Organization of News Ombudsmen will meet in this beautiful "city of spires", Oxford, UK beginning later today in the Annual General Meeting. Details of the meeting can be found on the website.
This year we are meeting under the auspices of the Reuters Institute for the Study of Journalism. They have done a terrific job helping ONO. The actual venue for the meetings will be at St. Anne's College where term is still on so the frenzy of completing academic obligations will fit right in with our own concerns about relevancy and time lines.
It's been a surprisingly good year for ONO as our group has emerged from the teeth of the media recession actually stronger than before.
We have gained new members in Belgium, Israel, France, Ireland and Turkey. Most significantly, we have gained back a few old members and a few new ones in the United States, where we lost 13 ombuds due to newspaper cutbacks. We are still down a few in the US, but four more media organizations decided to create the position.
We have also done significant outreach to part of the world where the idea of media self-regulation is a power agency of democracy. And of course, there is more to do.

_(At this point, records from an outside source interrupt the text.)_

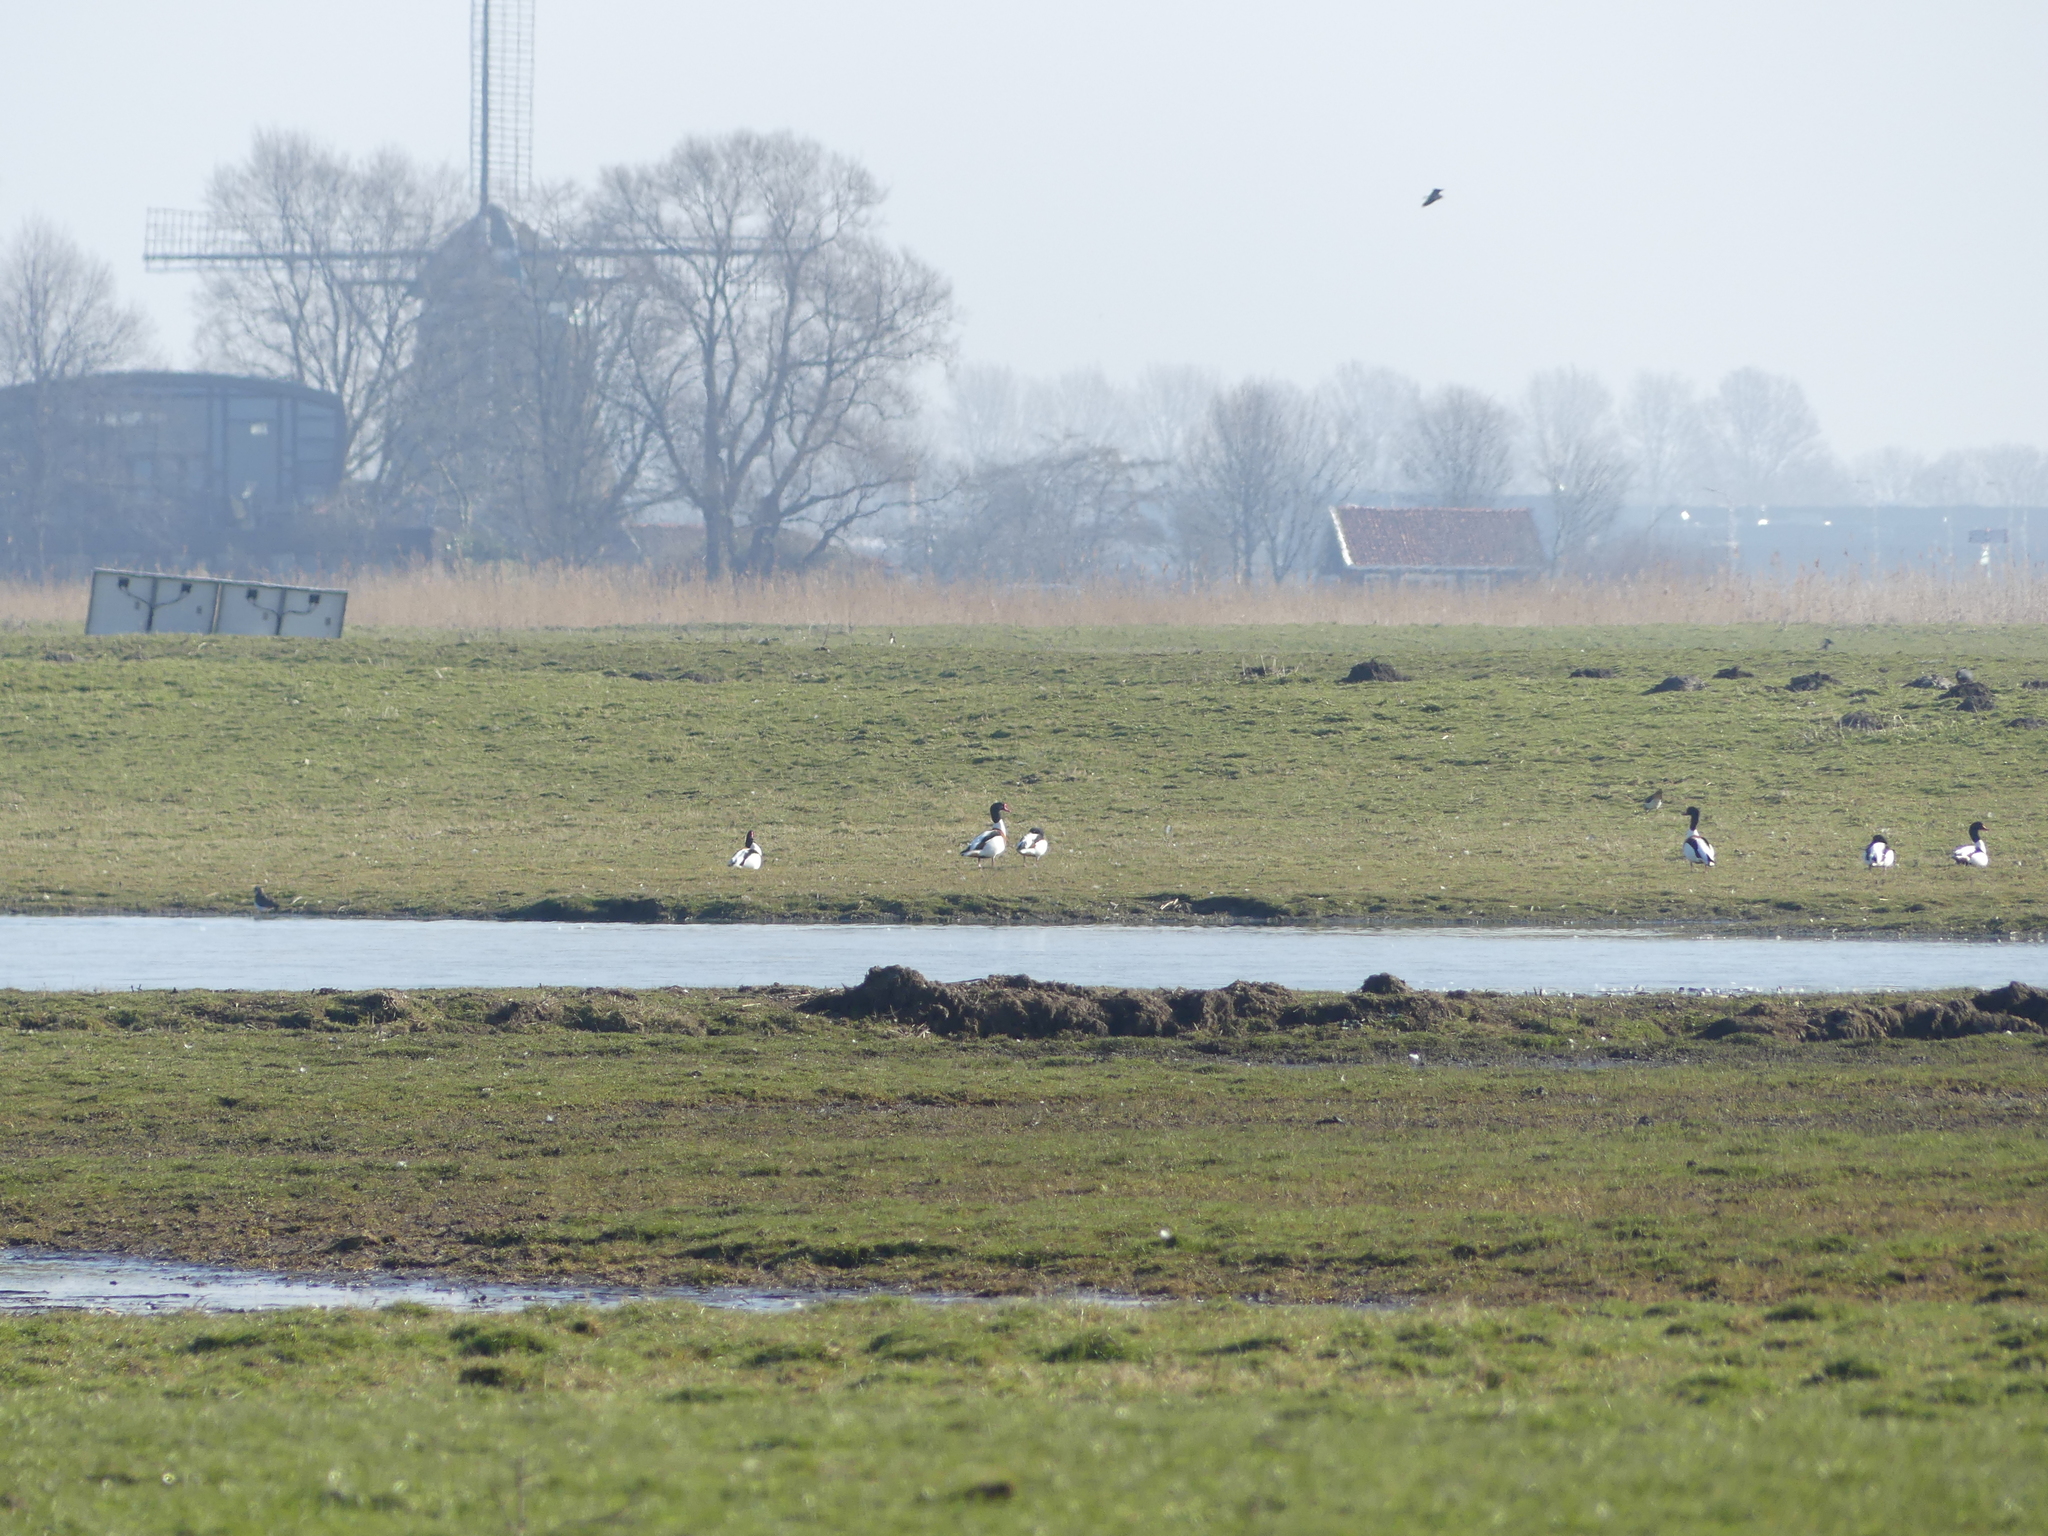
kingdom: Animalia
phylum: Chordata
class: Aves
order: Anseriformes
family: Anatidae
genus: Tadorna
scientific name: Tadorna tadorna
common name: Common shelduck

We were able to accomplish this thanks to a grant from the Open Society Institute which also gave us the funds to update our website thanks to Social-Ink in Brooklyn, NY. We launched a campaign to draw attention to it thanks to Scott Circle Communications in Washington DC. The result is that visits to the site are up anywhere from 120% to 300% per month.
The question for the conference is how to expand what we do and do it in a way that can offer our organization's considerable expertise at journalistic mediation which would then put ONO on a more secure financial basis. We think it's an obtainable goal, especially in these times.
Stephen Pritchard from The Observer in London is ending his two year term as president of ONO. His likely replacement is Jacob Mollerup from Danish Public Broadcasting. It's been great fun working with Stephen and I look forward to working with Jacob.
Meanwhile the British media is obsessed with the minority or "hung" parliament. Labourites are furious that the Lib Dems have abandoned their natural ideological allies in favor of the Tories. This is particularly true because many in Labour were told to vote strategically for Clegg and the Lib Dem only to keep a Tory from winning in a constituency. Many did and they now still have David Cameron,
I told them that a coalition can be a functional thing since it tends to soften the ideological edges of all parties - at least for while, if Canada is an example. But in the UK, the economic situation appears so perilous, that stability counts for more than ideology - at least for now. Perhaps for Ombudsmen too!